Mehr als die Hälfte der Medizinstudierenden im Praktischen Jahr verbringt 40 bis 50 Stunden pro Woche in der Klinik, auch Dienste in der Nacht und an Wochenenden sind im letzten Abschnitt des Medizinstudiums keine Seltenheit. Grund für die wachsende Belastung der angehenden Ärztinnen und Ärzte ist der Personalmangel in den Krankenhäusern. Das geht aus der Online-Umfrage „PJ-Barometer 2023“ des Marburger Bundes hervor, an der im März/April dieses Jahres rund 1.700 Medizinstudierende im Praktischen Jahr (PJ) sowie Ärztinnen und Ärzte, deren PJ nicht länger als drei Jahre zurückliegt, teilgenommen haben. Zwei Drittel der Befragten sind weiblich, was mit dem aktuellen Anteil von Frauen unter den Medizinstudierenden korrespondiert.
55 Prozent der Teilnehmerinnen und Teilnehmer verbrachten im Rahmen des ersten PJ-Tertials 40 bis 50 Stunden pro Woche im Krankenhaus, 5 Prozent sogar mehr als 50 Stunden. Etwa 40 Prozent waren weniger als 40 Stunden in der Klinik. Zusätzliche Dienste in der Nacht und am Wochenende kommen bei knapp der Hälfte der Befragten wenigstens einmal im Monat vor.

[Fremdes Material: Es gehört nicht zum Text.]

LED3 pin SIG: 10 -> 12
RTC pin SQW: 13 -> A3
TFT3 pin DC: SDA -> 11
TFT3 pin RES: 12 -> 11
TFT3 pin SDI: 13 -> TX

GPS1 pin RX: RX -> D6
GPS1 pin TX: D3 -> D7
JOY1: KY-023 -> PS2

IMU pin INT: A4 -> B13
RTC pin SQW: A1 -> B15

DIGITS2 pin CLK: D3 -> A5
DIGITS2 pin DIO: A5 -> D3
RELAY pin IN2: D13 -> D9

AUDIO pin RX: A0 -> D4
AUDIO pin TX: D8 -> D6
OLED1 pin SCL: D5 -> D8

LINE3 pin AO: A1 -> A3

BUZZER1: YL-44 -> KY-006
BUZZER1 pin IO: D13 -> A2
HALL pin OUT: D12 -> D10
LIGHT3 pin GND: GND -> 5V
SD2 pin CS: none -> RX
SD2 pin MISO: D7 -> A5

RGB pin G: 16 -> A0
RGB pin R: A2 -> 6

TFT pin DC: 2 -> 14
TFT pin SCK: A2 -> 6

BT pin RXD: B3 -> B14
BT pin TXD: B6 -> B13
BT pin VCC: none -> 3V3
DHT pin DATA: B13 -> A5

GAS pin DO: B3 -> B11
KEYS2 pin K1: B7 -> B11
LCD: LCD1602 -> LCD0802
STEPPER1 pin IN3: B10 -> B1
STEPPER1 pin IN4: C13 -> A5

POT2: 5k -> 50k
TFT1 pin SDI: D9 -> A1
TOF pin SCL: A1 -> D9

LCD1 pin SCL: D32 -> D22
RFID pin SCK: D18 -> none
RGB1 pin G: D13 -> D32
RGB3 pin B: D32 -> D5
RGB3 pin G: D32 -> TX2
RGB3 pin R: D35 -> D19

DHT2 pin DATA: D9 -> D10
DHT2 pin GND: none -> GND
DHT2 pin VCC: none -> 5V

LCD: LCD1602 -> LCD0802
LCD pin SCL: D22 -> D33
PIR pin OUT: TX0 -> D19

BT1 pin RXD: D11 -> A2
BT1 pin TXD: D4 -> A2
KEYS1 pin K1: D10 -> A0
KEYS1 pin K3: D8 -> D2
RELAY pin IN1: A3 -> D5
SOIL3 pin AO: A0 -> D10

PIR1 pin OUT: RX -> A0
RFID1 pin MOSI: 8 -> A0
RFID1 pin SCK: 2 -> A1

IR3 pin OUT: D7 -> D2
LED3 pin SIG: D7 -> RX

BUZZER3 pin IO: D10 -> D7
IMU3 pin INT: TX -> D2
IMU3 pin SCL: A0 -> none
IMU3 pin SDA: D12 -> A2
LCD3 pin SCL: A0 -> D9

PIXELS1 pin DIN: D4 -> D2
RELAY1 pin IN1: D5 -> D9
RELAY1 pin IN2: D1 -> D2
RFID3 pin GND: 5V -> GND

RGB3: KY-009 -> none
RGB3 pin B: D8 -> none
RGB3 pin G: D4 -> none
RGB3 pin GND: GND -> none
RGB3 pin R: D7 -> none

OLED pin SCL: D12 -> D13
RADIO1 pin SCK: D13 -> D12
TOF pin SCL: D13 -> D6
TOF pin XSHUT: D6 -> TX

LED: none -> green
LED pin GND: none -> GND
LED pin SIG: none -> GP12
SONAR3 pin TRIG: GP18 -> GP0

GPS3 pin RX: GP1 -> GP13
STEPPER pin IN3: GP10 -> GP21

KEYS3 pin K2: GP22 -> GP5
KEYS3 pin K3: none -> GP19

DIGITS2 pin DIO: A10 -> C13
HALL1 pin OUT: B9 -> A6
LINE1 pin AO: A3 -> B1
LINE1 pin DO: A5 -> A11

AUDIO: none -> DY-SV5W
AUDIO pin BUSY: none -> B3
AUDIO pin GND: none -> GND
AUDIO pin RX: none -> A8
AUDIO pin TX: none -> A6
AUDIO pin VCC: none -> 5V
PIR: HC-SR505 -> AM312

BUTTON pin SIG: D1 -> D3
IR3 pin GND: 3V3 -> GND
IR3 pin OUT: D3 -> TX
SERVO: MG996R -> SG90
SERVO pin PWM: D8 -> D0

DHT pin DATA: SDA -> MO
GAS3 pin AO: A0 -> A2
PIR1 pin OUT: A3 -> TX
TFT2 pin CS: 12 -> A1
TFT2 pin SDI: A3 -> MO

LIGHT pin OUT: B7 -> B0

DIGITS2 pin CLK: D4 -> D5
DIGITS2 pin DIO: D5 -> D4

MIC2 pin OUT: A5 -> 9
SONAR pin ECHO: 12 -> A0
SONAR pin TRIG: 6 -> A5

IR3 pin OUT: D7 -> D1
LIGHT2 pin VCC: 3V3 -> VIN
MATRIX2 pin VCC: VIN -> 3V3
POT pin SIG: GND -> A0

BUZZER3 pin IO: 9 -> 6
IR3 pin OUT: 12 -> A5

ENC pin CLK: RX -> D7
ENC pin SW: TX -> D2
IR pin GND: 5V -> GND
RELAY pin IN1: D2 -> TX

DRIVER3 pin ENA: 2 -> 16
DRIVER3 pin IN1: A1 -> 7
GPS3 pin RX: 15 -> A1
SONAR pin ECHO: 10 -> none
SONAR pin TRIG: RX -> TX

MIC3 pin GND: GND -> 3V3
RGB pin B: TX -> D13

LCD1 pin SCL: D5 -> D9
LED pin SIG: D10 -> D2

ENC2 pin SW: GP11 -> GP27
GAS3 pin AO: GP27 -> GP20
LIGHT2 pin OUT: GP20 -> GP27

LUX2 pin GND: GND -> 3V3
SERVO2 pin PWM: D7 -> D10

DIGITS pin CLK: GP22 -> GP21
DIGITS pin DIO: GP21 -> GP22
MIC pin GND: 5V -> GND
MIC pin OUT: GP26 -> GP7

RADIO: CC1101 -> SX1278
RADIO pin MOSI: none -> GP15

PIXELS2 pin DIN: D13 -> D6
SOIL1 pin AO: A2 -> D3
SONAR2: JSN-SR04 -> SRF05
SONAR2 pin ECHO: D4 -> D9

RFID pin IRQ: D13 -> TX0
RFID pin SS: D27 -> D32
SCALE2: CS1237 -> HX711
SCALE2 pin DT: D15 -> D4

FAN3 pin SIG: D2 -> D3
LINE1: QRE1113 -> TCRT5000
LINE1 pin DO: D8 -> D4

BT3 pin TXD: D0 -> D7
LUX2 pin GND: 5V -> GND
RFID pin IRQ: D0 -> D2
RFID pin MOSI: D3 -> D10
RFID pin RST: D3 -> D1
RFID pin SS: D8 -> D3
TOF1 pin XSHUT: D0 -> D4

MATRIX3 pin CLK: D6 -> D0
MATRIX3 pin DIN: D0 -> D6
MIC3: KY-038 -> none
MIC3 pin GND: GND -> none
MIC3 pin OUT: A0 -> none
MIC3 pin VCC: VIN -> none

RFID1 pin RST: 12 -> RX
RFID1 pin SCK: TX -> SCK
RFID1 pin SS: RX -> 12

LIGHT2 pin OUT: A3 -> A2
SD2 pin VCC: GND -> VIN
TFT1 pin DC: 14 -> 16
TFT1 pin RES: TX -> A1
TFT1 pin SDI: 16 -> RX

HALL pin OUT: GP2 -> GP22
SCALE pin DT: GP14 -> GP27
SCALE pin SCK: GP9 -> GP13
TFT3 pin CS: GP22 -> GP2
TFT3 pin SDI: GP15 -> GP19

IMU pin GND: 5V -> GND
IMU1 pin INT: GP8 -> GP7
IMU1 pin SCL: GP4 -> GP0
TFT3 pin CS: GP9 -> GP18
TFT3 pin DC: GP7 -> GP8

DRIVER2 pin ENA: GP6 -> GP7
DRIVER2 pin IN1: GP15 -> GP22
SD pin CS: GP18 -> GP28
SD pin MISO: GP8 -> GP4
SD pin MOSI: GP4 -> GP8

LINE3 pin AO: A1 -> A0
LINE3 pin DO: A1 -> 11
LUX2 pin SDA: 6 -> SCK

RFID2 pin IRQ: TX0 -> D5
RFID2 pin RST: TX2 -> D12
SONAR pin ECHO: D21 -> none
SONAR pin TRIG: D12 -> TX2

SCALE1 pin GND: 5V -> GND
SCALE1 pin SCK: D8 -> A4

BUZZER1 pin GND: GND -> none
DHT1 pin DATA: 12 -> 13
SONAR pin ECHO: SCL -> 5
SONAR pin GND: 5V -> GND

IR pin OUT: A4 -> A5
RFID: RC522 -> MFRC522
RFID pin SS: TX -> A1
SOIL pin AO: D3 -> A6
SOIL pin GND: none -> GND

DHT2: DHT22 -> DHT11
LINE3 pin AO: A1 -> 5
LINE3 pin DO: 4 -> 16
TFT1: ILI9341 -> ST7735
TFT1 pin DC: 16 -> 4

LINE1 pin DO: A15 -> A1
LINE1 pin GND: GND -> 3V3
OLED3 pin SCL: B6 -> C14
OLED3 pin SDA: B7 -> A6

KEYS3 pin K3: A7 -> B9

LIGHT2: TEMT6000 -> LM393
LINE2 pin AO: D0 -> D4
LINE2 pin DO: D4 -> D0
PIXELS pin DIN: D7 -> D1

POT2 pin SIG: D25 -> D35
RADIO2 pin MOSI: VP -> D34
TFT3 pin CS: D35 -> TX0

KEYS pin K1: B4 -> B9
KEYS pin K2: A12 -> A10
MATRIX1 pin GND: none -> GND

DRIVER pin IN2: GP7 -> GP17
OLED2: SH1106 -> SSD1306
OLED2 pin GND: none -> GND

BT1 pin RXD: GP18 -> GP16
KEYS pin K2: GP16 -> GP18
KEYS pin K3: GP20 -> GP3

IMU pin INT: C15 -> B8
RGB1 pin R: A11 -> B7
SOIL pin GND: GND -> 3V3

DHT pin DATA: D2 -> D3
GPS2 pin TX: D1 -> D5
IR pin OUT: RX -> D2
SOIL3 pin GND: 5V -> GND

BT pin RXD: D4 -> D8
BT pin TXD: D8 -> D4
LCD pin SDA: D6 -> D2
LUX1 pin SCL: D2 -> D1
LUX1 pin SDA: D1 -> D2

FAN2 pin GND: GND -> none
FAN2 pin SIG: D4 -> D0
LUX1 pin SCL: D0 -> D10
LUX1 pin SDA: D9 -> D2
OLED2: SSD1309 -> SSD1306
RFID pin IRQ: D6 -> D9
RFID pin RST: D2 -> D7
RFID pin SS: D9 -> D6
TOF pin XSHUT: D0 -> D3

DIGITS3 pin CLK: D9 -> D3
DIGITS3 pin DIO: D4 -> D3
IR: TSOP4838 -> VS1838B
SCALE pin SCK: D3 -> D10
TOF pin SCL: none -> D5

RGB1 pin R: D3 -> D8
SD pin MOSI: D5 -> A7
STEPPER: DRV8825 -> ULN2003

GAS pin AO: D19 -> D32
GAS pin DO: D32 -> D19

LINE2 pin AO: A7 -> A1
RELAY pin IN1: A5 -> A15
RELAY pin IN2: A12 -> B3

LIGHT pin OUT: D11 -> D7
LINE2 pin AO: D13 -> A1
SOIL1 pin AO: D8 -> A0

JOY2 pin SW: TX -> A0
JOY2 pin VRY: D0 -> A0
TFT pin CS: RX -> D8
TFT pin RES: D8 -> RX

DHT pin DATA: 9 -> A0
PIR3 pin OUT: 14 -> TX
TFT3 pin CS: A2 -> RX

Angesichts der schwierigen Personalsituation sind PJler überall dort im Einsatz, wo sie gerade in der Versorgung gebraucht werden. Diese Situation spiegelt sich auch in Freitextantworten. Auf die Frage, was zur Verbesserung des PJ beitragen könne, heißt es in einer Antwort: „Verpflichtende Standards, Kontrolle der Lehreinrichtungen, alles was dazu führt, dass man nicht ausnahmslos als kostenloser Hakenhalter/Blutabnehmer verwendet wird.“
„Die Lehrkrankenhäuser und Unikliniken sind zu einer guten praktischen Ausbildung gesetzlich verpflichtet. Wir erwarten, dass sie diesen Auftrag erfüllen und Studierende im Praktischen Jahr nicht wie billige Hilfskräfte behandeln. Es geht im PJ um die Vertiefung der im Studium erworbenen ärztlichen Kenntnisse, Fähigkeiten und Fertigkeiten und nicht darum, uns als Lückenbüßer zu missbrauchen“, kommentierte Pauline Graichen, Vorsitzende des Sprecherrates der Medizinstudierenden im Marburger Bund, die Ergebnisse der Befragung.
Angesichts der hohen Belastung im PJ finden 39 Prozent der Befragten nicht ausreichend Zeit zum Selbststudium neben der praktischen Ausbildung (z.B. in Form eines Studientages). Immerhin 61 Prozent haben ausreichend Zeit zum Selbststudium. Die Qualität der Lehre im ersten PJ-Tertial wird überwiegend als sehr gut (16 %) und gut (35 %) bewertet, für rund 31 Prozent ist sie befriedigend, 14 Prozent bewerten sie als unbefriedigend und knapp 5 Prozent sogar als schlecht. Überwiegend positiv nehmen die PJler auch das Bemühen der ärztlichen Kolleginnen und Kollegen wahr, ihnen mit Wertschätzung zu begegnen. Ausreichend wertgeschätzt fühlen sich 69 Prozent, 23 Prozent vermissen diese Wertschätzung der ärztlichen Kolleginnen und Kollegen und etwa 8 Prozent sind unentschieden.
Ein Großteil der Befragten (78 %) ist auf elterliche Zuwendungen angewiesen, an zweiter Stelle rangiert die monatliche PJ-Aufwandsentschädigung (Geld- und Sachleistung). Bei 52 Prozent der Befragten setzt sich die Finanzierung des Lebensunterhalts hauptsächlich aus der Kombination von Aufwandsentschädigung und familiäre Unterstützung zusammen. In der Regel liegt die monatliche Aufwandsentschädigung deutlich unterhalb des BAföG-Höchstsatzes von derzeit 934 Euro. Knapp 17 Prozent erhalten nur bis zu 300 Euro Aufwandsentschädigung während des PJ und 11 Prozent gar keine Geld- oder Sachleistung der Ausbildungsstätte. Diese heterogene Praxis der Lehreinrichtungen kann nur durch eine obligatorische, bundesweit einheitliche, existenzsichernde Aufwandsentschädigung für alle Studierenden im PJ beendet werden.